Under the ‘Big, Beautiful Bill,’ Car Companies Won’t Be Fined for Failing To Hit Arbitrary Fuel Efficiency Goals
This week, the Senate passed its version of President Donald Trump’s tax and spending bill, dubbed the One Big Beautiful Bill Act in Trump’s signature nomenclature.
As with most modern spending bills, the proposal is a bloated mess, larded up with so many extraneous provisions that it not only funds the government but also adds trillions of dollars to the deficit over the next decade.
But the bill also effectively kills fuel economy standards for automakers. Even for those who support better gas mileage and lower greenhouse gas (GHG) emissions, this is good news.
Congress passed the Energy Policy and Conservation Act of 1975 after the oil embargo of 1973–74 caused gas shortages and price increases. In an attempt to lower U.S. dependence on foreign oil, the bill set corporate average fuel economy (CAFE) standards for the first time, requiring new cars to get 27 miles per gallon by the 1985 model year.

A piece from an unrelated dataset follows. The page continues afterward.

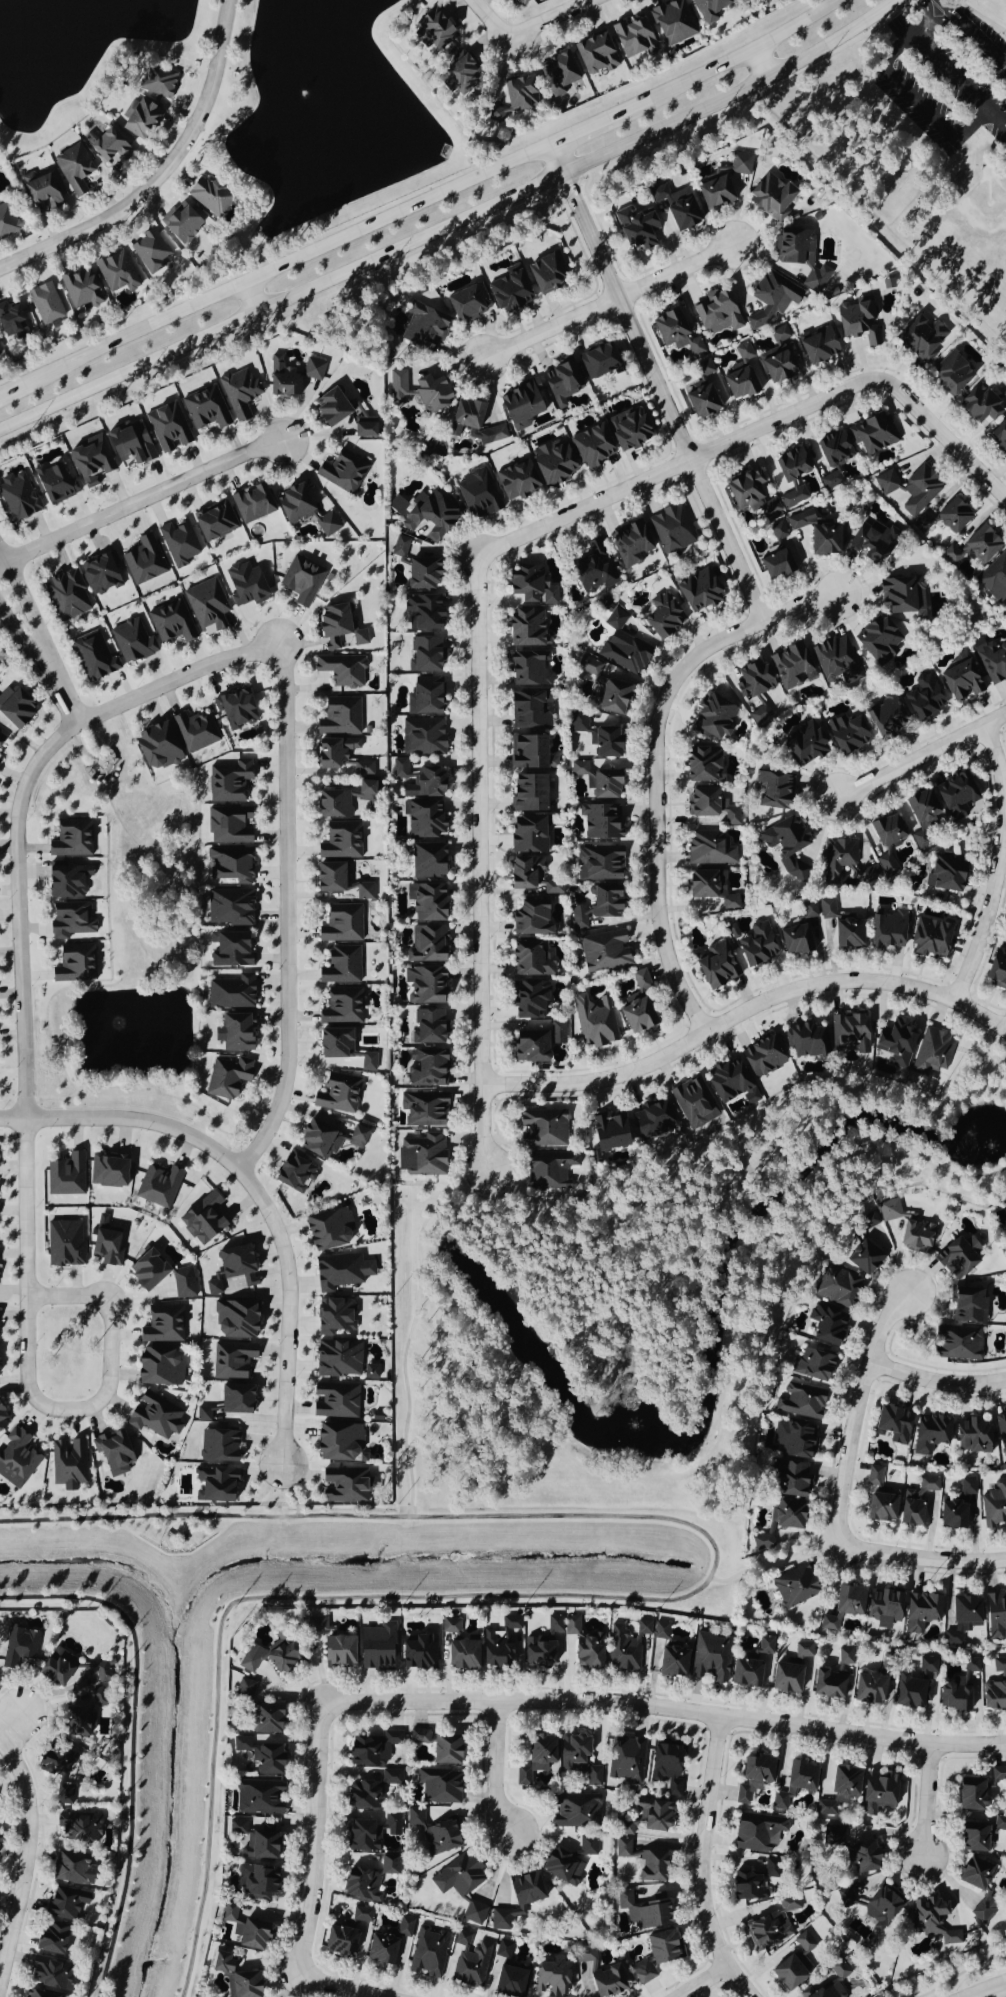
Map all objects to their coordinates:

In time, CAFE standards came to serve the secondary purpose of reducing GHG emissions. The Transportation Department most recently raised fuel efficiency standards in 2012, requiring passenger cars to average at least 55 miles per gallon by the 2025 model year, while complying with limits on tailpipe emissions set under the Clean Air Act.
No vehicle is currently anywhere close to meeting these standards: According to data from the Energy Department, motorcycles come closest, at just shy of 45 miles per gallon, while cars average less than 25 miles per gallon. But the standards are fleet-wide, meaning the average for all of an automaker’s output needs to fall below the minimum. In practice, this means manufacturers must rely heavily on low- or zero-emission vehicles, like battery-powered electric vehicles or plug-in hybrids, to get on the right side of the average.